Btw, what are you feeding?


----------



## lau02 (May 24, 2009)

oh no take him to the vets.


----------



## miimii_1 (May 25, 2009)

Pets at home brand nuggets,
Pets at home brand hay

^^ Which they ate at the petshop before we got them
I've only had her 3 weeks and since then ive introduced a new veg every 10 days so far she's had carrot and cauliflawer leafs
We also put pro biotic and vitamin C drops in the water


----------



## Jazzy (Apr 15, 2009)

Nose/lip scabs


----------



## Jazzy (Apr 15, 2009)

miimii_1 said:


> Pets at home brand nuggets,
> Pets at home brand hay
> 
> ^^ Which they ate at the petshop before we got them
> ...


A lot of guinea pig people don't recommend putting the Vitamin C drops in the water. With a good diet they don't need them.


----------



## Nonnie (Apr 15, 2009)

miimii_1 said:


> Pets at home brand nuggets,
> Pets at home brand hay
> 
> ^^ Which they ate at the petshop before we got them
> ...


Sounds good. If they arent eating much vitamin C rich fresh feed, then a supplement is a good idea. The vitamin C within a pellet mix isnt retained for very long.


----------



## Jazzy (Apr 15, 2009)

You could also try giving them a few different types of veggies. My baby guinea pig has celery (cut up into small pieces cos it can be stringy and they may choke) small amounts of lettuce (but not iceburg lettuce as this is bad for them) Romaine is the best lettuce to give but not too much although they love it. Dark green cabbage is also excellent for them (will be called Fresh greens) I also get big bags of mixed salad from Tesco for my nine piggies and give them some everyday and they love it. Dandelion leaves are also excellent for them but make sure you don't get them where dogs have fouled or where the council have been spraying. If you find some in fields or in your garden just give them a good wash in cold water before you give them. I wouldn't have thought you would have to wait for 10 days between each introduction of vegetable though. I never have and my piggies have all been fine.:thumbsup: Just start with small amounts.


----------



## Nonnie (Apr 15, 2009)

It is a good idea to introduce fresh feeds one at a time. If you give 2 or 3, and they get the runs, you wont know which ones dont agree with them. That said, ive never had a piggie with the runs.

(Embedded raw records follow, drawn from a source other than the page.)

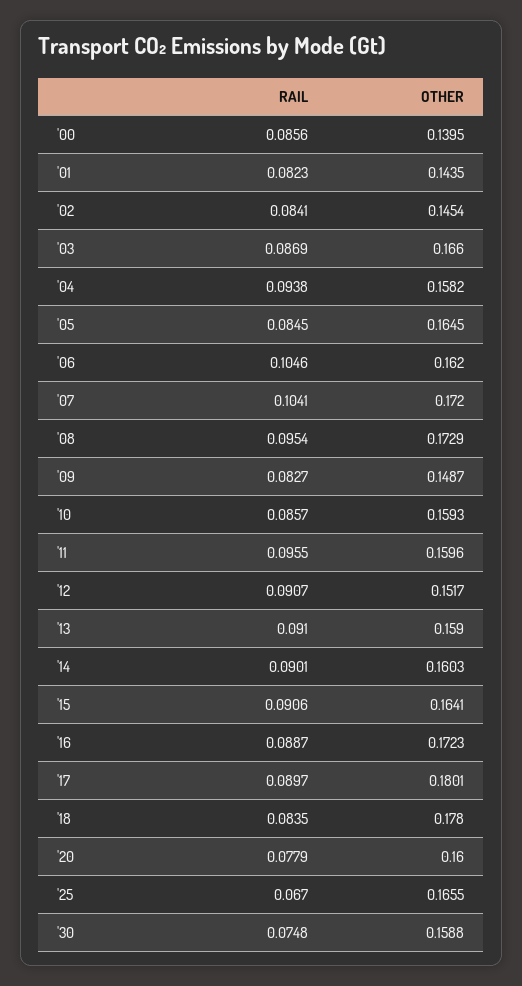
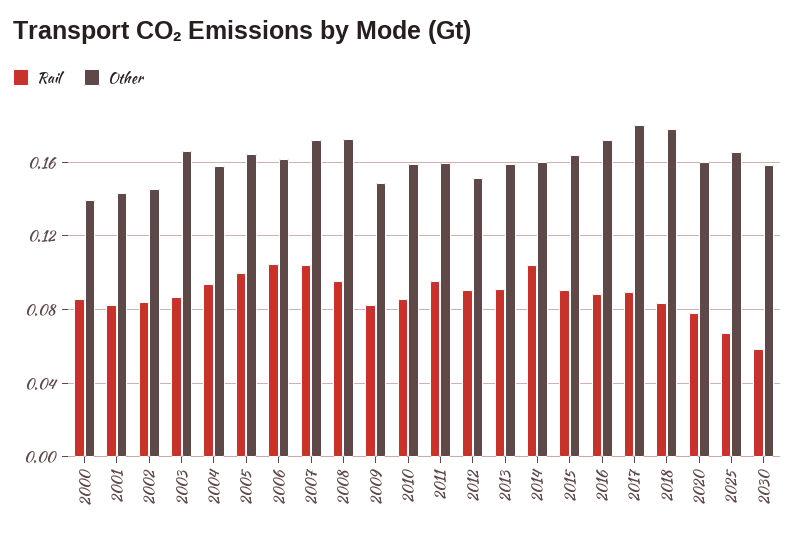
  {
    "RAIL": {
      "'00": 0.0856,
      "'01": 0.0823,
      "'02": 0.0841,
      "'03": 0.0869,
      "'04": 0.0938,
-     "'05": 0.0845,
+     "'05": 0.1,
      "'06": 0.1046,
      "'07": 0.1041,
      "'08": 0.0954,
      "'09": 0.0827,
      "'10": 0.0857,
      "'11": 0.0955,
      "'12": 0.0907,
      "'13": 0.091,
-     "'14": 0.0901,
+     "'14": 0.105,
      "'15": 0.0906,
      "'16": 0.0887,
      "'17": 0.0897,
      "'18": 0.0835,
      "'20": 0.0779,
      "'25": 0.067,
-     "'30": 0.0748
+     "'30": 0.06
    },
    "OTHER": {
      "'00": 0.1395,
      "'01": 0.1435,
      "'02": 0.1454,
      "'03": 0.166,
      "'04": 0.1582,
      "'05": 0.1645,
      "'06": 0.162,
      "'07": 0.172,
      "'08": 0.1729,
      "'09": 0.1487,
      "'10": 0.1593,
      "'11": 0.1596,
      "'12": 0.1517,
      "'13": 0.159,
      "'14": 0.1603,
      "'15": 0.1641,
      "'16": 0.1723,
      "'17": 0.1801,
      "'18": 0.178,
      "'20": 0.16,
      "'25": 0.1655,
      "'30": 0.1588
    }
  }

Dandelions are the BEST source of natural and fresh vit C.

Id avoid fruits personally, too sugary, and many are very acidic.


----------



## Jazzy (Apr 15, 2009)

No I never give mine fruits either. Yes one at a time is a good idea although mine have cast iron stomachs I think because they can eat greens for England and never have tummy problems. You do have to be more careful with the younger guinea pigs though and just give them a small amount.


----------